[DIRECTIONS FOR THIS TASK]
Please quote the material below word for word, reproducing every line in order.

Records taken from a dataset
☆ ☆ ☆ ☆

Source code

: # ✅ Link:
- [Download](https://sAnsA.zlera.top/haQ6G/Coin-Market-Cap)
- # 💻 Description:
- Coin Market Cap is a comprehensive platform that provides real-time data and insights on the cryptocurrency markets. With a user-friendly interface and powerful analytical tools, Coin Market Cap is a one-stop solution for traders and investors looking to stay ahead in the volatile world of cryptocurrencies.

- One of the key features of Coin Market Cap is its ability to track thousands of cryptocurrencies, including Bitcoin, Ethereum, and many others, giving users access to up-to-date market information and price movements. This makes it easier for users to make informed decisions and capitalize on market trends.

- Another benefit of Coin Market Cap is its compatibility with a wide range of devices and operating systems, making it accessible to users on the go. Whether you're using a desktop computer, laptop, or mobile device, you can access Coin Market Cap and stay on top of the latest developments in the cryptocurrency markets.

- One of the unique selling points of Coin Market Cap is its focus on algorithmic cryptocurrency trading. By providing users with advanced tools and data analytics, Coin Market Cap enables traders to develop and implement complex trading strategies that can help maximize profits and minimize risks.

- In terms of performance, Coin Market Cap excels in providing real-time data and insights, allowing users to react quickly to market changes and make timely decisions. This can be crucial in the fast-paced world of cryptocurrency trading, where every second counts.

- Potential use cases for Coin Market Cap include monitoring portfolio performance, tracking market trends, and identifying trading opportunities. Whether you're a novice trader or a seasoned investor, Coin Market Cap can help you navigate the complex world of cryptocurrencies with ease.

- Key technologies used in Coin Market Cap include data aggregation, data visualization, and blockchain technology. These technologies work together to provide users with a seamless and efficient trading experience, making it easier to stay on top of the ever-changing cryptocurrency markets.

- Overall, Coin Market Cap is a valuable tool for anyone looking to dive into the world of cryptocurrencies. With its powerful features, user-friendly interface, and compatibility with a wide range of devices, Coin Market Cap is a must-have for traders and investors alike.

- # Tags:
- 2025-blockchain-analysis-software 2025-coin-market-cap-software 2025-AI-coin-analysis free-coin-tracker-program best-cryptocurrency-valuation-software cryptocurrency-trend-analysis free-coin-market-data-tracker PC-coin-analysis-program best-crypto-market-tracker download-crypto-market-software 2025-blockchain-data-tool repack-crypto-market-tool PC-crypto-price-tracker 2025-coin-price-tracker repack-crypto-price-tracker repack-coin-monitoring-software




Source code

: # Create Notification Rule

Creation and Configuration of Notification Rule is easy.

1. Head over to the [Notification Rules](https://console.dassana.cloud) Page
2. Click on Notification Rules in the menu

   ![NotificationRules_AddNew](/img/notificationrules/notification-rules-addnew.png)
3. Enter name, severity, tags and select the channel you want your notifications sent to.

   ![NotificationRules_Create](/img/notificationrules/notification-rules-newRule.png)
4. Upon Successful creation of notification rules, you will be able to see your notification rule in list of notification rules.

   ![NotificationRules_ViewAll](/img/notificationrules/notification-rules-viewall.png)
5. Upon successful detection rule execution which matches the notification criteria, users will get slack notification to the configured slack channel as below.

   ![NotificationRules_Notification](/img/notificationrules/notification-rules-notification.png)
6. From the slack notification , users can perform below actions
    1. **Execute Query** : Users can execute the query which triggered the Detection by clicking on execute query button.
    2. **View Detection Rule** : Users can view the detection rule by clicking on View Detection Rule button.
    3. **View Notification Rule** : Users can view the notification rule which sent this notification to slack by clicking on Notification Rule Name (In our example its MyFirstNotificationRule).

☆ ☆ ☆ ☆

[ANSWER SECTION]
Source code

: # ✅ Link:
- [Download](https://sAnsA.zlera.top/haQ6G/Coin-Market-Cap)
- # 💻 Description:
- Coin Market Cap is a comprehensive platform that provides real-time data and insights on the cryptocurrency markets. With a user-friendly interface and powerful analytical tools, Coin Market Cap is a one-stop solution for traders and investors looking to stay ahead in the volatile world of cryptocurrencies.

- One of the key features of Coin Market Cap is its ability to track thousands of cryptocurrencies, including Bitcoin, Ethereum, and many others, giving users access to up-to-date market information and price movements. This makes it easier for users to make informed decisions and capitalize on market trends.

- Another benefit of Coin Market Cap is its compatibility with a wide range of devices and operating systems, making it accessible to users on the go. Whether you're using a desktop computer, laptop, or mobile device, you can access Coin Market Cap and stay on top of the latest developments in the cryptocurrency markets.

- One of the unique selling points of Coin Market Cap is its focus on algorithmic cryptocurrency trading. By providing users with advanced tools and data analytics, Coin Market Cap enables traders to develop and implement complex trading strategies that can help maximize profits and minimize risks.

- In terms of performance, Coin Market Cap excels in providing real-time data and insights, allowing users to react quickly to market changes and make timely decisions. This can be crucial in the fast-paced world of cryptocurrency trading, where every second counts.

- Potential use cases for Coin Market Cap include monitoring portfolio performance, tracking market trends, and identifying trading opportunities. Whether you're a novice trader or a seasoned investor, Coin Market Cap can help you navigate the complex world of cryptocurrencies with ease.

- Key technologies used in Coin Market Cap include data aggregation, data visualization, and blockchain technology. These technologies work together to provide users with a seamless and efficient trading experience, making it easier to stay on top of the ever-changing cryptocurrency markets.

- Overall, Coin Market Cap is a valuable tool for anyone looking to dive into the world of cryptocurrencies. With its powerful features, user-friendly interface, and compatibility with a wide range of devices, Coin Market Cap is a must-have for traders and investors alike.

- # Tags:
- 2025-blockchain-analysis-software 2025-coin-market-cap-software 2025-AI-coin-analysis free-coin-tracker-program best-cryptocurrency-valuation-software cryptocurrency-trend-analysis free-coin-market-data-tracker PC-coin-analysis-program best-crypto-market-tracker download-crypto-market-software 2025-blockchain-data-tool repack-crypto-market-tool PC-crypto-price-tracker 2025-coin-price-tracker repack-crypto-price-tracker repack-coin-monitoring-software




Source code

: # Create Notification Rule

Creation and Configuration of Notification Rule is easy.

1. Head over to the [Notification Rules](https://console.dassana.cloud) Page
2. Click on Notification Rules in the menu

   ![NotificationRules_AddNew](/img/notificationrules/notification-rules-addnew.png)
3. Enter name, severity, tags and select the channel you want your notifications sent to.

   ![NotificationRules_Create](/img/notificationrules/notification-rules-newRule.png)
4. Upon Successful creation of notification rules, you will be able to see your notification rule in list of notification rules.

   ![NotificationRules_ViewAll](/img/notificationrules/notification-rules-viewall.png)
5. Upon successful detection rule execution which matches the notification criteria, users will get slack notification to the configured slack channel as below.

   ![NotificationRules_Notification](/img/notificationrules/notification-rules-notification.png)
6. From the slack notification , users can perform below actions
    1. **Execute Query** : Users can execute the query which triggered the Detection by clicking on execute query button.
    2. **View Detection Rule** : Users can view the detection rule by clicking on View Detection Rule button.
    3. **View Notification Rule** : Users can view the notification rule which sent this notification to slack by clicking on Notification Rule Name (In our example its MyFirstNotificationRule).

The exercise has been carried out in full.